Exercise objective
Pick every line from the data below that contains the string "lines" and copy it.

------------------------------------------------------------

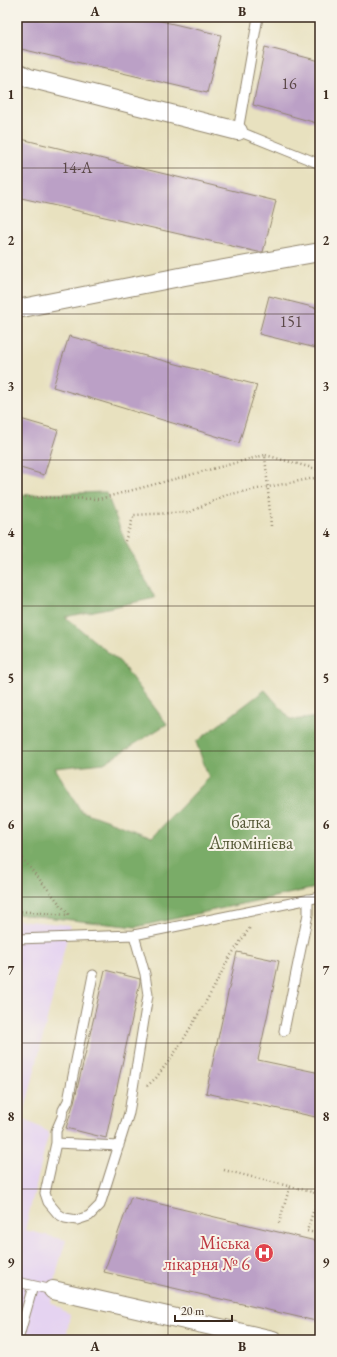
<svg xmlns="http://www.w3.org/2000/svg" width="337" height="1357" viewBox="0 0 337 1357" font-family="'EB Garamond',serif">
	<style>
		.built { fill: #e5d3f1 }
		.forest { fill: #7aac67; stroke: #5a6b42 }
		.building { fill: #bba0c6 }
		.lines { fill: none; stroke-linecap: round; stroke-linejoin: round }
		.lane-casing { stroke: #92866e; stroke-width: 11 }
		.street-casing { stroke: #92866e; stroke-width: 20 }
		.path { stroke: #92866e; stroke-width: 2.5; stroke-dasharray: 1 3; stroke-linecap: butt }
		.lane { stroke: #fff; stroke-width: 9 }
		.street { stroke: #fff; stroke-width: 18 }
		.grid { fill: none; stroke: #3b2a1e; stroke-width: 1; stroke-opacity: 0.55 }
		.labels { text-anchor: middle; stroke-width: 4; stroke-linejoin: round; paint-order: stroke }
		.number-label { font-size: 16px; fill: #5b4848 }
		.park-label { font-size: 18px; fill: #575938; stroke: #f7f3e8 }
		.health-label { font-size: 18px; fill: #be3a42; stroke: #f7f3e8; text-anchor: end }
		.neatline { fill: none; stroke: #3b2a1e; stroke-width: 1.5 }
		.grid-label { font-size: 13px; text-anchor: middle; font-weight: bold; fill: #3b2a1e }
	</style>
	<rect width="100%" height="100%" fill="#f7f3e8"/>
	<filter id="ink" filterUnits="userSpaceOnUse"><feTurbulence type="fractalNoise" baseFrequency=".025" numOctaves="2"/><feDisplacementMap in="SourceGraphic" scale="8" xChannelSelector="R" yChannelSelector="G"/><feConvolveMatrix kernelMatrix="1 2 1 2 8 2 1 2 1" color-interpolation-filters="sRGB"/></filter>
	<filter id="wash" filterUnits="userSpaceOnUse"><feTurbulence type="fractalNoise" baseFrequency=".012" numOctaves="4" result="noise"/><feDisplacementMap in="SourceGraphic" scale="16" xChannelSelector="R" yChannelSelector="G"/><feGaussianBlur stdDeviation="0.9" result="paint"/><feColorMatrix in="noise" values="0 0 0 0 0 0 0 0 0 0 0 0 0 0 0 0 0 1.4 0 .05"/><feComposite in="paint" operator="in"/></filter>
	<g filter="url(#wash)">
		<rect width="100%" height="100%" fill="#e8e1bf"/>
		<path class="built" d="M17 920 70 925 23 1119 49 1132 25 1230 66 1240 58 1267 51 1302 70 1315 66 1340H17Z"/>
		<path class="forest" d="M106 492 125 541 155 598 65 617 120 662 167 724 104 763 55 768 81 811 152 837 209 778 196 742 265 690 291 720 320 717V887L136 927 17 914V495Z"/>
		<g id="blocks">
			<path class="building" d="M22 17H144L221 35 207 93 17 48V34Z
				M265 47 320 61V124L253 105Z
				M17 138 276 201 263 252H258L17 197Z
				M269 296 320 309V349L259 334Z
				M69 336 257 385 239 443 53 387Z
				M17 418 58 430 44 475 17 467Z
				M237 952 279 961 258 1060 320 1073V1118L206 1093Z
				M105 970 140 979V982L106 1138 66 1128 74 1102Z
				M131 1197 320 1242V1322L104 1272Z"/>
		</g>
	</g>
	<g filter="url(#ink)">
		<use href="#blocks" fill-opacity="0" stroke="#92866e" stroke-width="1"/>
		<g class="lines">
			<g class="lane-casing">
				<path id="lane" d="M258 17 238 131 320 164
					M17 939 134 935 320 897
					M93 975 68 1101 63 1110 62 1117 56 1131V1143L45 1193 48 1202 58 1214 65 1218 77 1220 89 1216 100 1205 129 1113 148 995 145 974 134 935
					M284 1031 308 914V899
					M56 1143 119 1146
					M17 1282 53 1290
					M18 1340 33 1286"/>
			</g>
			<g class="street-casing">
				<path id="street" d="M17 72 29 78 238 131
					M17 309 185 276 320 252
					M53 1290 273 1340"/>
			</g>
			<path class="path" d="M300 17 320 22
				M17 497 99 499 265 455
				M271 526 265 455 320 470
				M125 541 134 515 190 512 226 495 320 477
				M17 852 69 915
				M17 911 68 915
				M147 1086 156 1078 179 1047 212 991 229 958 251 926
				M224 1170 320 1194
				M319 1193 307 1231 320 1234
				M279 1223 290 1186"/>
			<use href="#lane" class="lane"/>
			<use href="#street" class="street"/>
		</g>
	</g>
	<path class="grid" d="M168 17V1340M17 168H320M17 314H320M17 460H320M17 606H320M17 751H320M17 897H320M17 1043H320M17 1189H320"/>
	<defs>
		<g id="hospital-disc" transform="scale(1)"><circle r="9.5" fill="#e0444e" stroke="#f7f3e8"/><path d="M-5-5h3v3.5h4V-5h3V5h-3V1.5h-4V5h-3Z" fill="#fff"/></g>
	</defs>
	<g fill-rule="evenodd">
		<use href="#hospital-disc" x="264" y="1253"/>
	</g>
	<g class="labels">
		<g class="number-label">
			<text x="289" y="89">16</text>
			<text x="77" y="173">14-А</text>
			<text x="291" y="327">151</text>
		</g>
		<g class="park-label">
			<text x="251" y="828">балка<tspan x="251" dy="21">Алюмінієва</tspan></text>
		</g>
		<g class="health-label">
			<text x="250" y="1249">Мiська<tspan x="250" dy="21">лiкарня № 6</tspan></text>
		</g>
	</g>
	<rect width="337" height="1357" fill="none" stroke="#f7f3e8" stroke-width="44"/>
	<path d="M175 1315v6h57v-6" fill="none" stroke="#3b2a1e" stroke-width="2"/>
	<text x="181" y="1315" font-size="12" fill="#3b2a1e" stroke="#f7f3e8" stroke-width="3" paint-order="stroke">20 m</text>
	<rect x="22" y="22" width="293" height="1313" class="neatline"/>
	<g class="grid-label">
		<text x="95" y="16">A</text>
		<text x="242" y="16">B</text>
		<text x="11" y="99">1</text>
		<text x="326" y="99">1</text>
		<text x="11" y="245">2</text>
		<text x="326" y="245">2</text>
		<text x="11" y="391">3</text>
		<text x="326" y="391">3</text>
		<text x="11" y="537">4</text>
		<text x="326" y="537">4</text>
		<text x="11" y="683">5</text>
		<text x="326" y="683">5</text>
		<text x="11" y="829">6</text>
		<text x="326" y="829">6</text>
		<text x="11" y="975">7</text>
		<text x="326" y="975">7</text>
		<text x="11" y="1121">8</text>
		<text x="326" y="1121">8</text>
		<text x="11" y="1267">9</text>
		<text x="326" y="1267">9</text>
		<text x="95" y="1351">A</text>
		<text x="242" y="1351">B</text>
	</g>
</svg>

------------------------------------------------------------

Reply to the task
		.lines { fill: none; stroke-linecap: round; stroke-linejoin: round }
		<g class="lines">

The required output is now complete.